=== Task instructions ===
Return the lines from the start of the rows through the line containing "export const myFeature", both included, reproducing them verbatim and omitting the pictures from your answer.

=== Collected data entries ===
--- start ---

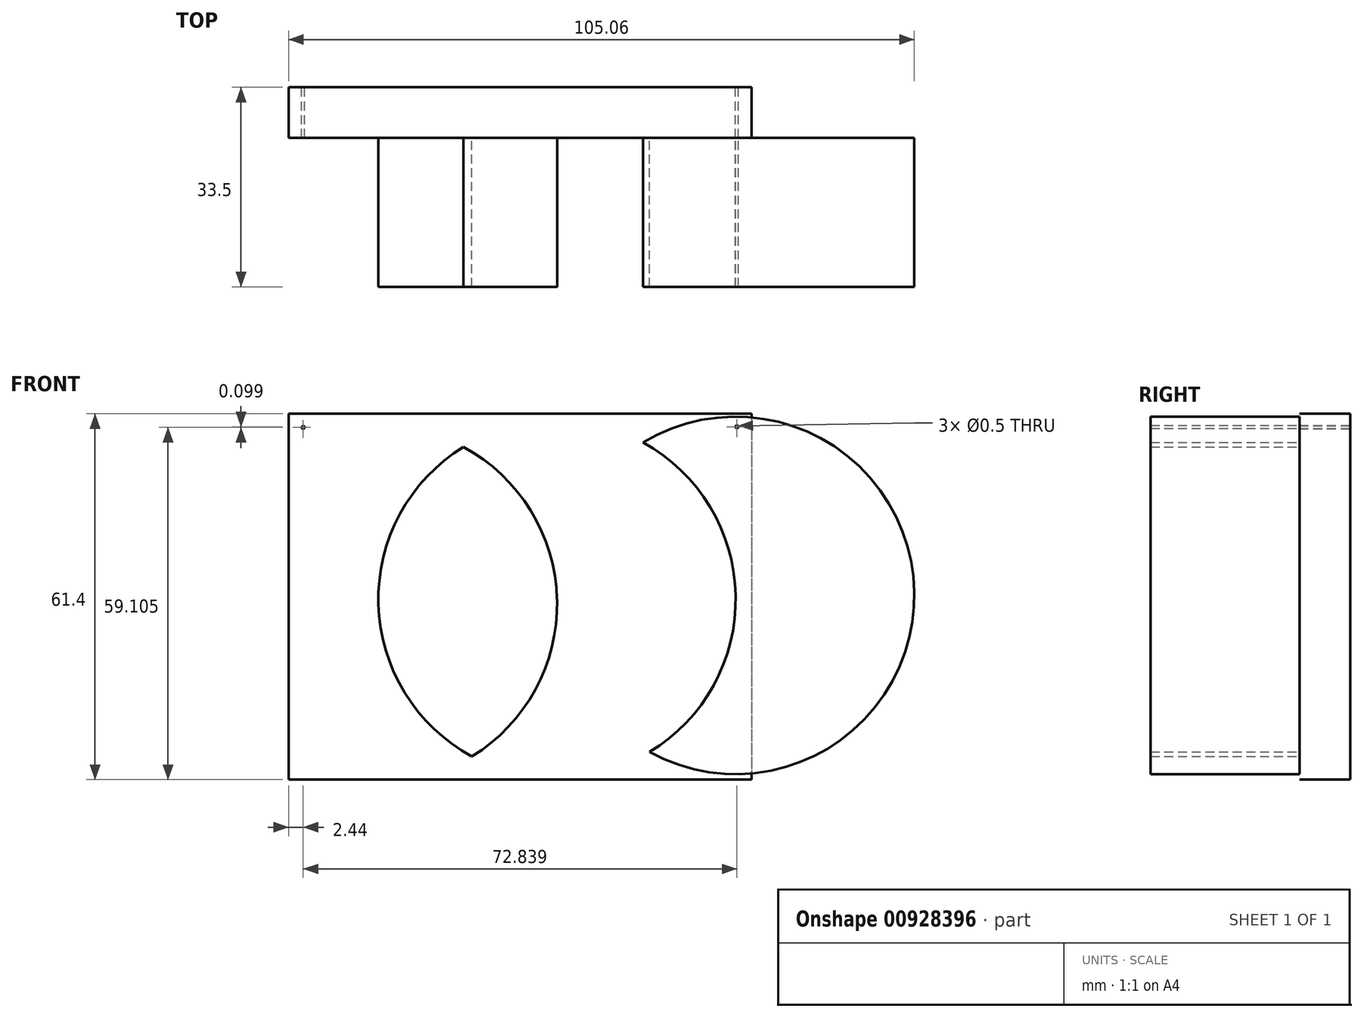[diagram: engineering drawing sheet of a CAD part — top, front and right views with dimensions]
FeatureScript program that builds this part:
annotation { "Feature Type Name" : "Feature", "Feature Type Description" : "" }
export const myFeature = defineFeature(function(context is Context, id is Id, definition is map)
    precondition{}
    {
        {
            var Q0;
            Q0=qCreatedBy(makeId("Front.planeOp"),FACE);
            var sketch = newSketch(context, id + "F0", { "sketchPlane" : qUnion([Q0])});
            skCircle(sketch, "E0", {"center": v(-38.91, 38.4) * mm, "radius": 30 * mm});
            skCircle(sketch, "E1", {"center": v(-8.92, 39.21) * mm, "radius": 30 * mm});
            skCircle(sketch, "E2", {"center": v(21.07, 39.84) * mm, "radius": 30 * mm});
            skSolve(sketch);
        }
        {
            var Q0;
            {var subQ0=sQuery(id+"F0.wireOp",EDGE,"E1");var subQ1=sQuery(id+"F0.wireOp",EDGE,"E0");var subQ2=makeQuery(id+"F0.imprint","INTERSECT",VERTEX,{"disambiguationData":[OD(0.0)],"derivedFrom":[subQ1,subQ0]});Q0=makeQuery(id+"F0.imprint","IMPRINT",FACE,{"disambiguationData":[TD([[makeQuery(id+"F0.imprint","IMPRINT",EDGE,{"disambiguationData":[TD([[subQ2,-1.0]])],"derivedFrom":subQ1}),1.0]])]});}
            var Q1;
            {var subQ0=sQuery(id+"F0.wireOp",EDGE,"E2");var subQ1=sQuery(id+"F0.wireOp",EDGE,"E1");var subQ2=makeQuery(id+"F0.imprint","INTERSECT",VERTEX,{"disambiguationData":[OD(0.0)],"derivedFrom":[subQ1,subQ0]});Q1=makeQuery(id+"F0.imprint","IMPRINT",FACE,{"disambiguationData":[TD([[makeQuery(id+"F0.imprint","IMPRINT",EDGE,{"disambiguationData":[TD([[subQ2,1.0]])],"derivedFrom":subQ1}),-1.0]])]});}
            var Q2;
            {var subQ0=sQuery(id+"F0.wireOp",EDGE,"E1");var subQ1=sQuery(id+"F0.wireOp",EDGE,"E0");var subQ2=makeQuery(id+"F0.imprint","INTERSECT",VERTEX,{"disambiguationData":[OD(0.0)],"derivedFrom":[subQ1,subQ0]});Q2=makeQuery(id+"F0.imprint","IMPRINT",FACE,{"disambiguationData":[TD([[makeQuery(id+"F0.imprint","IMPRINT",EDGE,{"disambiguationData":[TD([[subQ2,1.0]])],"derivedFrom":subQ1}),-1.0]])]});}
            var Q3;
            {var subQ0=sQuery(id+"F0.wireOp",EDGE,"E1");var subQ1=sQuery(id+"F0.wireOp",EDGE,"E0");var subQ2=makeQuery(id+"F0.imprint","INTERSECT",VERTEX,{"disambiguationData":[OD(1.0)],"derivedFrom":[subQ1,subQ0]});Q3=makeQuery(id+"F0.imprint","IMPRINT",FACE,{"disambiguationData":[TD([[makeQuery(id+"F0.imprint","IMPRINT",EDGE,{"disambiguationData":[TD([[subQ2,-1.0]])],"derivedFrom":subQ1}),-1.0]])]});}
            extrude(context, id + "F1", {"entities" : qUnion([Q0, Q1, Q2, Q3]), "depth" : 25 * mm, "offsetDistance" : 25 * mm});
        }
        {
            var Q0;
            Q0=qCreatedBy(makeId("Front.planeOp"),FACE);
            var sketch = newSketch(context, id + "F2", { "sketchPlane" : qUnion([Q0])});
            skLineSegment(sketch, "E3.bottom", {"start": v(23.78, 70.34) * mm, "end": v(-54, 70.34) * mm});
            skLineSegment(sketch, "E3.top", {"start": v(23.78, 8.94) * mm, "end": v(-54, 8.94) * mm});
            skLineSegment(sketch, "E3.left", {"start": v(23.78, 70.34) * mm, "end": v(23.78, 8.94) * mm});
            skLineSegment(sketch, "E3.right", {"start": v(-54, 70.34) * mm, "end": v(-54, 8.94) * mm});
            skSolve(sketch);
        }
        {
            var Q0;
            Q0=makeQuery(id+"F2.imprint","IMPRINT",FACE,{"disambiguationData":[TD([[makeQuery(id+"F2.imprint","IMPRINT",EDGE,{"derivedFrom":sQuery(id+"F2.wireOp",EDGE,"E3.bottom")}),1.0]])]});
            extrude(context, id + "F3", {"entities" : qUnion([Q0]), "oppositeDirection" : true, "depth" : 8.5 * mm, "offsetDistance" : 25 * mm});
        }
        {
            var Q0;
            Q0=makeQuery(id+"F3.opExtrude","CAP_FACE",FACE,{"disambiguationData":[OSD([sQuery(id+"F2.wireOp",EDGE,"E3.bottom"),sQuery(id+"F2.wireOp",EDGE,"E3.top"),sQuery(id+"F2.wireOp",EDGE,"E3.left"),sQuery(id+"F2.wireOp",EDGE,"E3.right")])],"isStart":false});
            var sketch = newSketch(context, id + "F4", { "sketchPlane" : qUnion([Q0])});
            skCircle(sketch, "E4", {"center": v(-21.29, 68.14) * mm, "radius": 0.25 * mm});
            skCircle(sketch, "E5", {"center": v(51.55, 68.04) * mm, "radius": 0.25 * mm});
            skSolve(sketch);
        }
        {
            var Q0;
            Q0 = qSketchRegion(id + "F4", true);
            extrude(context, id + "F5", {"entities" : qUnion([Q0]), "operationType" : NewBodyOperationType.REMOVE, "oppositeDirection" : true, "depth" : 52.9 * mm, "offsetDistance" : 25 * mm});
        }
    });
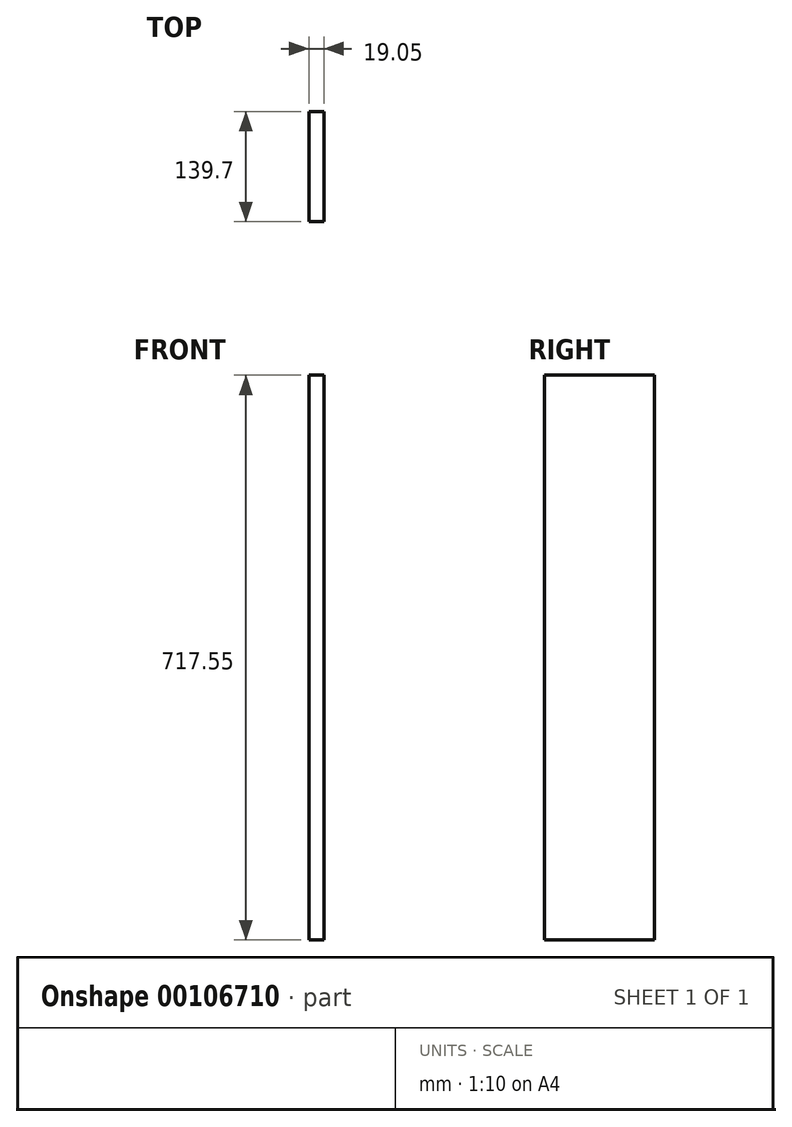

--- end ---

=== Expected output ===
[diagram: engineering drawing sheet of a CAD part — top, front and right views with dimensions]
FeatureScript program that builds this part:
annotation { "Feature Type Name" : "Feature", "Feature Type Description" : "" }
export const myFeature = defineFeature(function(context is Context, id is Id, definition is map)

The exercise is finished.